Misereor hat es wiederholt angemahnt und noch einmal auf den Punkt gebracht: Schluss mit der Energie- und Agrarpolitik auf Kosten des globalen Südens. Es gibt Wege aus den aktuellen weltweiten Ernährungskrisen. Und die Ökumene hat hier eine große Aufgabe.

INFO: Misereor lud am Dienstag, 23. August 2022, zu seiner diesjährigen Bilanz-Pressekonferenz ins Haus der Bundespressekonferenz in Berlin. Zu Themen wie „Deutsche Energie- und Agrarpolitik auf Kosten des globalen Südens“, „Millionenfache Verletzung des Rechts auf Nahrung“, „Wege aus den aktuellen weltweiten Ernährungskrisen“ sowie zu Einnahmen und Ausgaben sprachen: Pirmin Spiegel, Hauptgeschäftsführer von Misereor, Prälat Dr. Karl Jüsten, Vorsitzender der Katholischen Zentralstelle für Entwicklungshilfe und Leiter des Kommissariats der deutschen Bischöfe – Katholisches Büro in Berlin, Prof. Dr. Beate Rudolf, Direktorin des Deutschen Instituts für Menschenrechte.

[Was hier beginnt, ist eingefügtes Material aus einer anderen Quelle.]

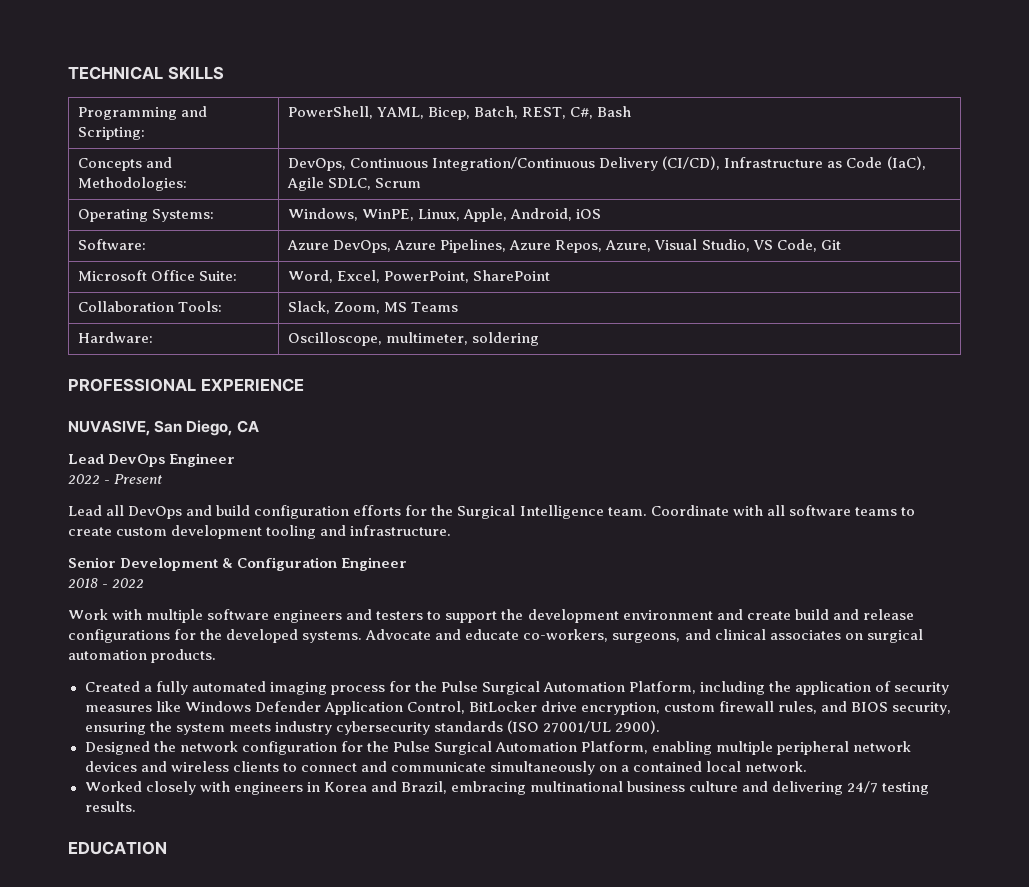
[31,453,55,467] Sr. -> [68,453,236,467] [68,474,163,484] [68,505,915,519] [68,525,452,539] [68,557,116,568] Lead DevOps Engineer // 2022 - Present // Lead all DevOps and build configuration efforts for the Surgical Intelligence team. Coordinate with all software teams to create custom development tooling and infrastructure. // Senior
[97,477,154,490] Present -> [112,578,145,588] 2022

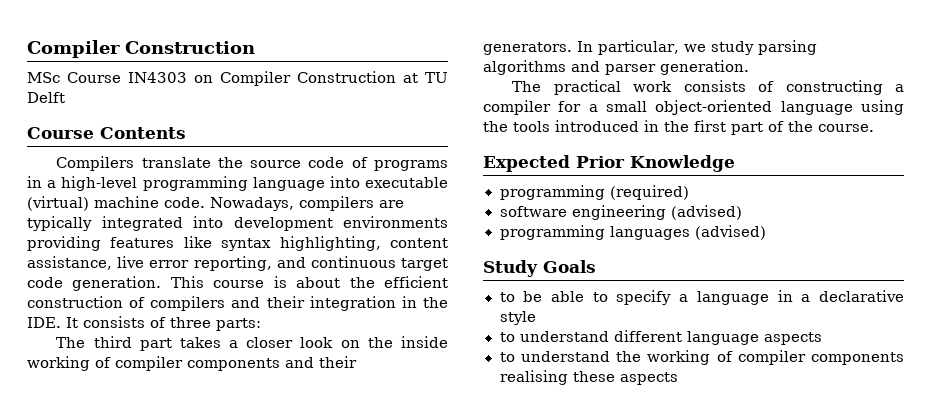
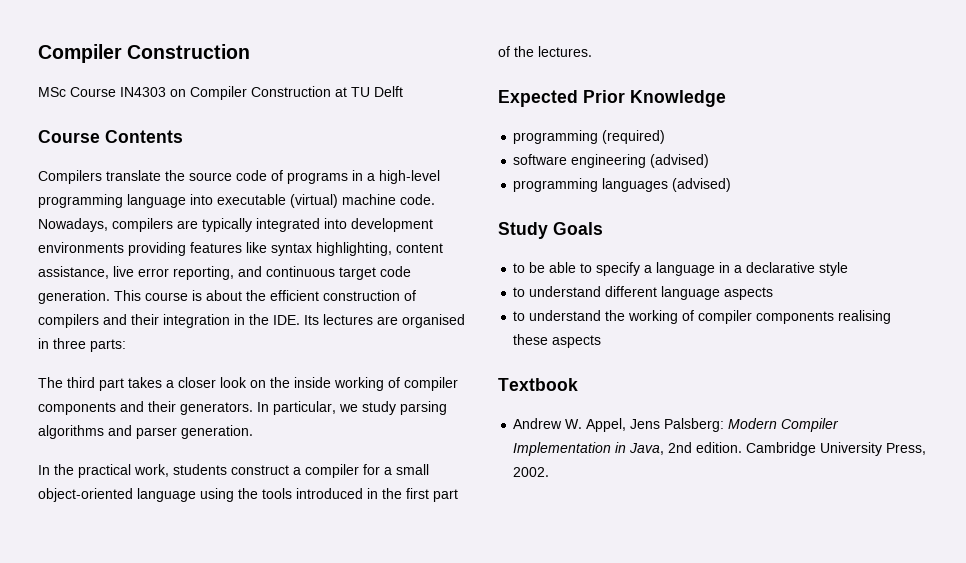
[66,316,166,328] It consists of -> [304,314,465,328] [38,338,49,349] Its lectures are organised in
[512,80,883,95] The practical work consists of constructing -> [38,464,289,478] In the practical work, students construct
[818,124,874,132] course. -> [538,46,592,57] lectures.
(678, 378) none -> [498,378,578,391] [513,418,840,432] [513,442,927,456] [513,467,550,477] // Textbook // Andrew W. Appel, Jens Palsberg: Modern Compiler Implementation in Java, 2nd edition. Cambridge University Press, 2002.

Nicht auf Kosten anderer leben: Dabei appellierte Misereor an die Bundesregierung, deutsche und europäische Interessen nicht auf dem Rücken benachteiligter Menschen im globalen Süden durchzusetzen. Die Ursachen für die Klima- und Hungerkrisen seien auch in der europäischen Finanz- und Handelspolitik zu suchen, kritisierte Hauptgeschäftsführer Pirmin Spiegel: „Die von Weltbank, IWF und verschiedenen Geldgebern seit Jahrzehnten vorangetriebene Exportorientierung in von Hunger betroffenen Ländern geht zu Lasten der Nahrungsmittelproduktion für deren eigene Versorgung. Zudem hat Deutschland für die Absicherung des hohen Energiebedarfs Europas in Ländern des Südens die Nutzung von Landflächen für den Export von Agrartreibstoffen bzw. den dafür notwendigen Rohstoffen vorangetrieben, was dort die Abhängigkeit von Lebensmittelimporten weiter vergrößert“, so Spiegel. 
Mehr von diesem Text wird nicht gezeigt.